A internet e todas as coisas que ela habilita, de chats a ambientes computacionais compartilhados, está mudando para sempre a forma de trabalharmos. E o melhor ainda está para começar...
Nós passamos a maior parte de nossas vidas úteis trabalhando, como se tivéssemos nascido só para isso. Desde o advento da cidade moderna, necessidade da revolução industrial para aglomerar os trabalhadores -- naquele tempo, a mão-de-obra -- perto das fábricas, nos acostumamos a ir trabalhar no local de trabalho, onde se encontram, via de regra, as ferramentas necessárias para realizar o nosso. Ou onde alguns, mais relaxados, têm apenas um emprego e tentam encontrar todas as razões imagináveis para fugir daquilo que deveria ser feito no emprego, o trabalho.
Mas os tempos mudaram. Dos Tempos Modernos de Chaplin prá cá, muito mais gente passou a processar informação, como trabalho, ao invés de manipular objetos físicos, atividade cada vez mais primária e passível de ser realizada por máquinas, robôs que tomam – devidamente -- nosso lugar no esforço “manual”. Afinal, temos mais o que fazer: o trabalho repetitivo e impensado, pouco criativo, que exija “apenas” visão, audição, processamento básico de alguma informação (como o tráfego de automóveis e pedestres ao redor e os sinais de trânsito da rua) e a ação física de controlar alguns dispositivos, como freios, aceleradores e direções será realizado, em breve, por autômatos. Não precisaremos de humanos para dirigir automóveis, mesmo em situações extremas.
==========
● TAREFAS DO EXERCÍCIO:
1 – Repita o trecho do texto sobre a internet e o trabalho, de "Nós passamos a" até "emprego, o trabalho.".
2 – Responda com base no texto sobre a internet e o trabalho:
(a) Que coisas a internet habilita, segundo o texto?
(b) Para onde a revolução industrial precisou aglomerar os trabalhadores?
(c) Qual obra de Chaplin o texto menciona?
3 – Prossiga o texto sobre a internet e o trabalho a partir da última frase apresentada.

● MATERIAL DE ESTUDO:
==========
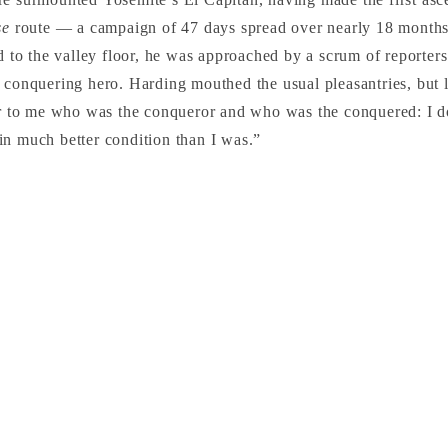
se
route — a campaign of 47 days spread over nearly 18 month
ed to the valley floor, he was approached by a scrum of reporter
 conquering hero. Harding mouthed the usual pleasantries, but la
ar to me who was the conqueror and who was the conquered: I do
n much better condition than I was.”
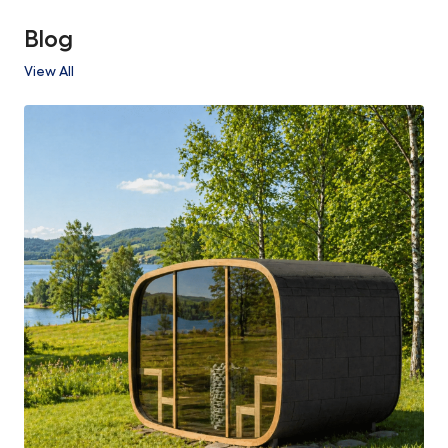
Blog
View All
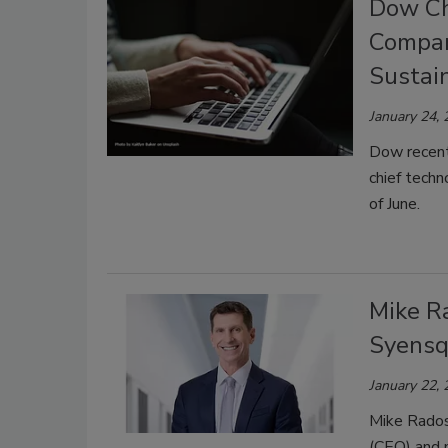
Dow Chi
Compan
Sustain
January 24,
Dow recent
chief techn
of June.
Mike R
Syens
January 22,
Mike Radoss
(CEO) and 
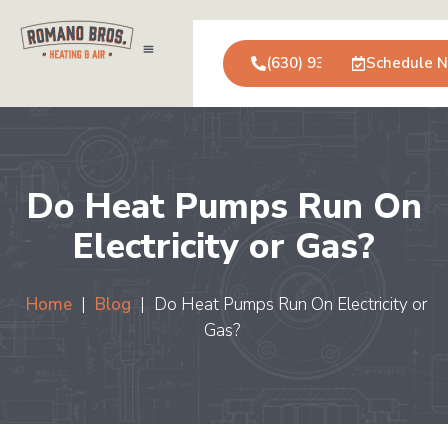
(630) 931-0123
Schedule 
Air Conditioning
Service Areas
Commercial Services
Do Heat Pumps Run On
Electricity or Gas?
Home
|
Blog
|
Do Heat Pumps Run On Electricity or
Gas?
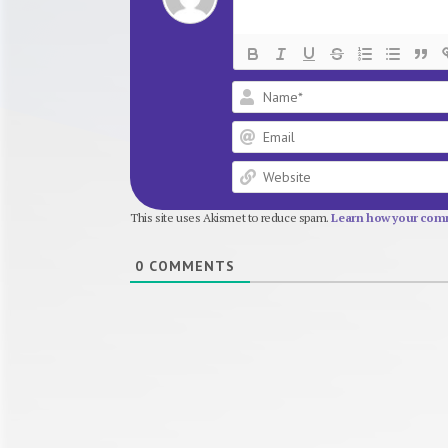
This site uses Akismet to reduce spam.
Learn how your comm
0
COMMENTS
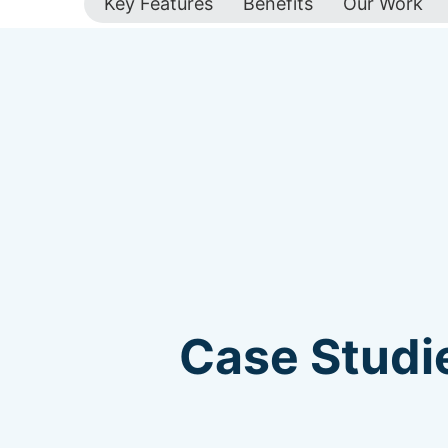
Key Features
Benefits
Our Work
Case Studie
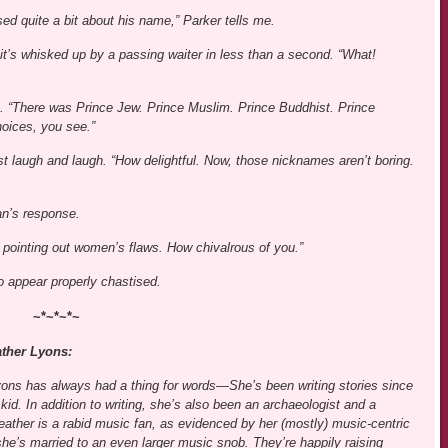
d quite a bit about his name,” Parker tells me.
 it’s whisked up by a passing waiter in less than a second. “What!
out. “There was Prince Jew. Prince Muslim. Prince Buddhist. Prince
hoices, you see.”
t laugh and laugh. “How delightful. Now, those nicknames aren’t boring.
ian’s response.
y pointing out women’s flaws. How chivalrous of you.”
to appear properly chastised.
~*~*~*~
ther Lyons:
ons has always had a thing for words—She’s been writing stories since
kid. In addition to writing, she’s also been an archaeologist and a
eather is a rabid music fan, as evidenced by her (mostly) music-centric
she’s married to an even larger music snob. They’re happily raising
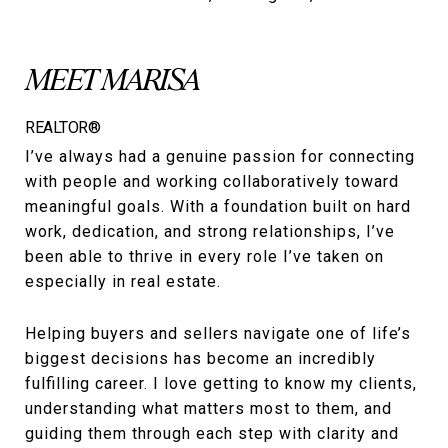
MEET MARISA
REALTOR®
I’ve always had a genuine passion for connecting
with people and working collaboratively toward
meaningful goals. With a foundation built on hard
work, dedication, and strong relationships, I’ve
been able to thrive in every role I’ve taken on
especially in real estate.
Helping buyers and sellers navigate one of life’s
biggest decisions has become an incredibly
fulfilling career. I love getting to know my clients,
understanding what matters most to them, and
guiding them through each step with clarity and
==========
● RESPOSTAS ESCRITAS:
1 –
Nós passamos a maior parte de nossas vidas úteis trabalhando, como se tivéssemos nascido só para isso. Desde o advento da cidade moderna, necessidade da revolução industrial para aglomerar os trabalhadores -- naquele tempo, a mão-de-obra -- perto das fábricas, nos acostumamos a ir trabalhar no local de trabalho, onde se encontram, via de regra, as ferramentas necessárias para realizar o nosso. Ou onde alguns, mais relaxados, têm apenas um emprego e tentam encontrar todas as razões imagináveis para fugir daquilo que deveria ser feito no emprego, o trabalho.

2 –
(a) De chats a ambientes computacionais compartilhados.
(b) Perto das fábricas.
(c) Tempos Modernos.

3 –
O trânsito de um lugar como São Paulo (ou Recife) não é nada trivial. Se não precisaremos dirigir e tampouco de motoristas (para táxis e ônibus, tampouco) para irmos de A pra B, e olha que isso hoje é um trabalho que requer um certo grau de sofisticação e treinamento, que trabalhos haverá, no futuro, para seres humanos? Ainda mais, que tipos de trabalho deverão ser feitos necessariamente em um local específico, onde todo mundo tenha que ir, simultaneamente, para realizar sua performance?
Poucos tipos de trabalho, no futuro, terão que ser feitos de forma síncrona (ao mesmo tempo) e localizada (no mesmo espaço), por muita gente. Estas duas condições respondem pelos engarrafamentos das megacidades: todo mundo precisa estar no local de trabalho a uma certa hora. Ainda mais, durante o dia, um monte de gente e coisas precisa se mover para certos outros pontos, onde deve estar, num dado tempo, para uma performance qualquer. De novo, sincronia e localização. Por outro lado, nosso trabalho, nos escritórios, está cada vez mais relacionado apenas ao ciclo de vida da informação. Informação que já trafega na rede e, cada vez mais, vai estar lá, em qualquer lugar, ao mesmo tempo, pois teremos banda muito larga no futuro bem próximo. Imagine 100 megabit por segundo só para você, a menos de R$ 100 por mês. Em menos de dez anos, isso vai rolar nas regiões de mais alta densidade habitacional. Até mesmo no Brasil.
Informação é gerada ou criada em algum lugar, capturada, processada, armazenada, apresentada, distribuída... e precisa ser preservada com segurança e, quando não mais necessária, terminada. Este artigo é parte do ciclo de vida de informação do G1 e a distribuição geográfica da rede e dos colunistas me torna possível fazê-lo em qualquer lugar do planeta. E assim é feito. Não preciso ir ao G1, em São Paulo, a não ser que queira fazer uma visita a meus colegas de redação. E estou em contato com todos, ou tantos quantos queira, o tempo todo, em tempo real.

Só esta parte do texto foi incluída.